Wikileaks said Tuesday that Secretary of State John Kerry asked Ecuador to stop WikiLeaks founder, Julian Assange, from publishing leaked emails that could disrupt peace negotiations with a guerrilla group in Colombia.
Assange, who has been in refuge in Ecuador’s embassy in London for more than four years, saw his access to the internet cut over the weekend.
WikiLeaks blamed the U.S. government, saying Secretary of State John Kerry had requested the move.
“The John Kerry private meeting with Ecuador was made on the sidelines of the negotiations which took place pricipally on Sep 26 in Colombia,” WikiLeaks tweeted.
But the State Department rejected the allegation.

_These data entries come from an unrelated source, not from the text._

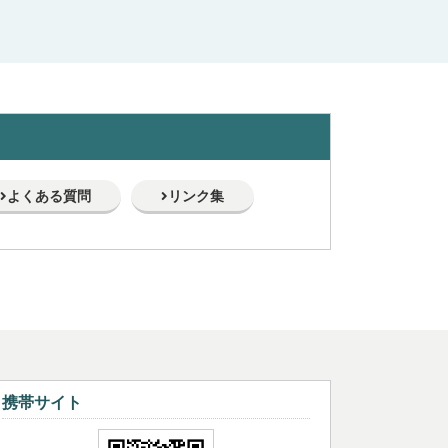
よくある質問
リンク集
携帯サイト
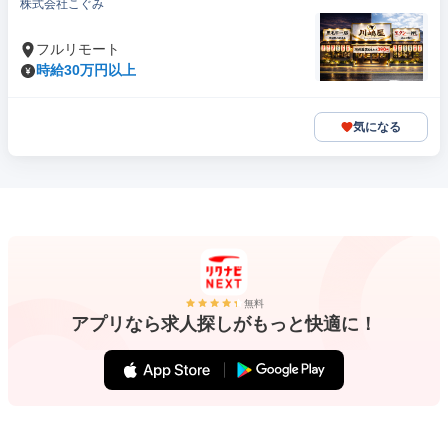
株式会社こぐみ
フルリモート
時給30万円以上
気になる
無料
アプリなら求人探しがもっと快適に！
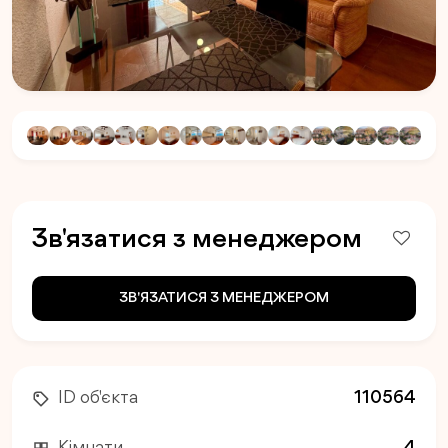
Зв'язатися з менеджером
ЗВ'ЯЗАТИСЯ З МЕНЕДЖЕРОМ
ID об'єкта
110564
Кімнати
4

“While our concerns about WikiLeaks are longstanding, any suggestion that Secretary Kerry or the State Department were involved in shutting down WikiLeaks is false. Reports that Secretary Kerry had conversations with Ecuadorian officials about this are simply untrue. Period,” spokesman John Kirby said in a statement.
Colombia is seeking to bring an end to a guerrilla war that has been plaguing the country for more than a half century. The two sides signed a broad agreement to end the war in late September, but Colombian voters Oct. 2 narrowly rejected the deal, leaving the process in limbo.
The Obama administration considered its role in supporting the peace talks one of its signature achievements in Latin America.
WikiLeaks has published 11 tranches this month of some 55,000 internal emails taken from the Democratic National Committee and John Podesta, the chairman of the campaign to elect Hillary Clinton to the presidency. The tranches so far amount to less than a third of the emails.
A scan of leaked emails already on the WikiLeaks website show no exchanges of significance on the Colombian civil war.
Ecuador, Colombia’s southern neighbor, has an important stake in the Colombian peace process. Guerrillas of the Revolutionary Armed Forces of Colombia have used border jungle regions of Ecuador periodically as a safe haven. In March 2008, Colombia aircraft bombed a rebel encampment in Ecuador, killing the group’s second in command. U.S. covert intelligence is believed to have assisted in the attack, a turning point in the lengthy war.